• What the task asks
Go through the entries one line at a time, and gather every line that has the word "down".

• Extracted records
-- Opening Marker --

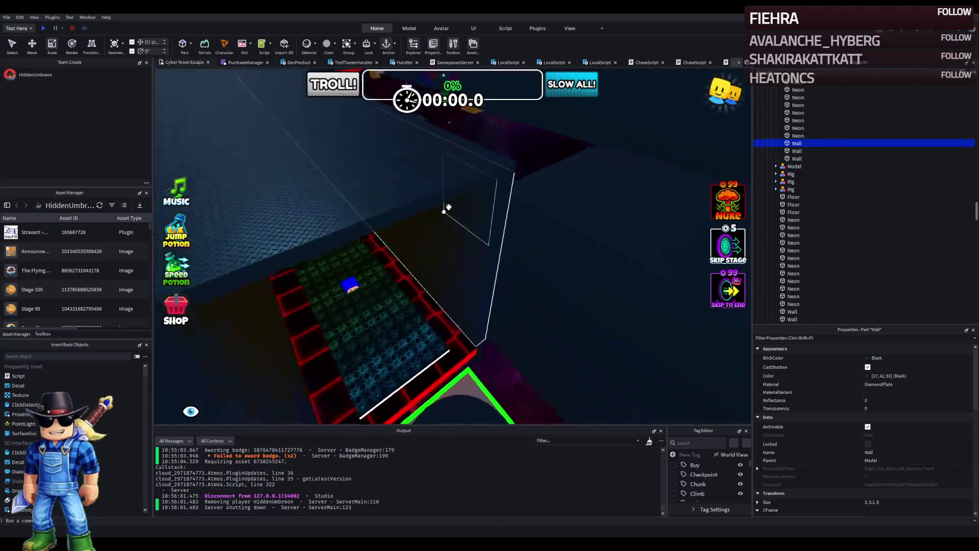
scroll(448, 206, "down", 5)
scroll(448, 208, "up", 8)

-- Closing Marker --
-- Opening Marker --

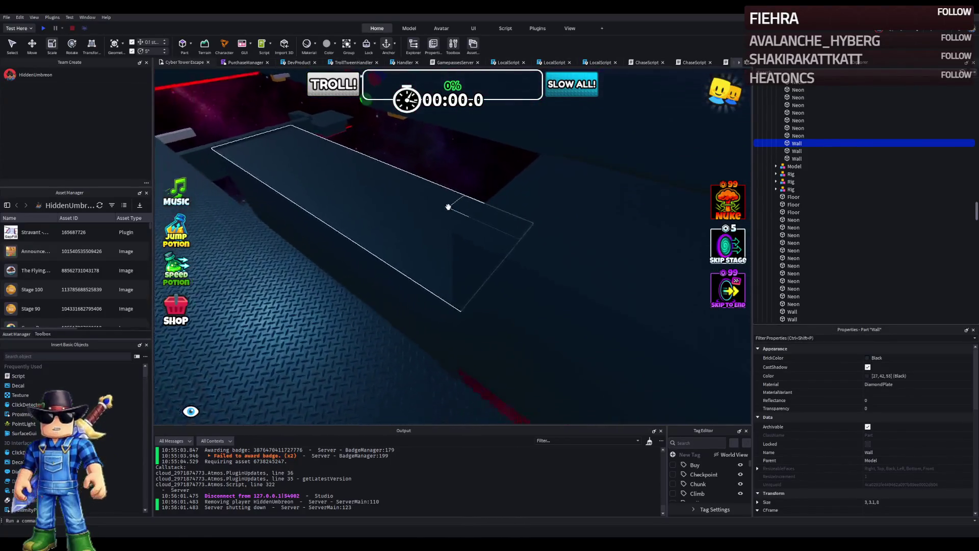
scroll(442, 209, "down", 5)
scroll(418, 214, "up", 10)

-- Closing Marker --

• Answer section
scroll(448, 206, "down", 5)
scroll(442, 209, "down", 5)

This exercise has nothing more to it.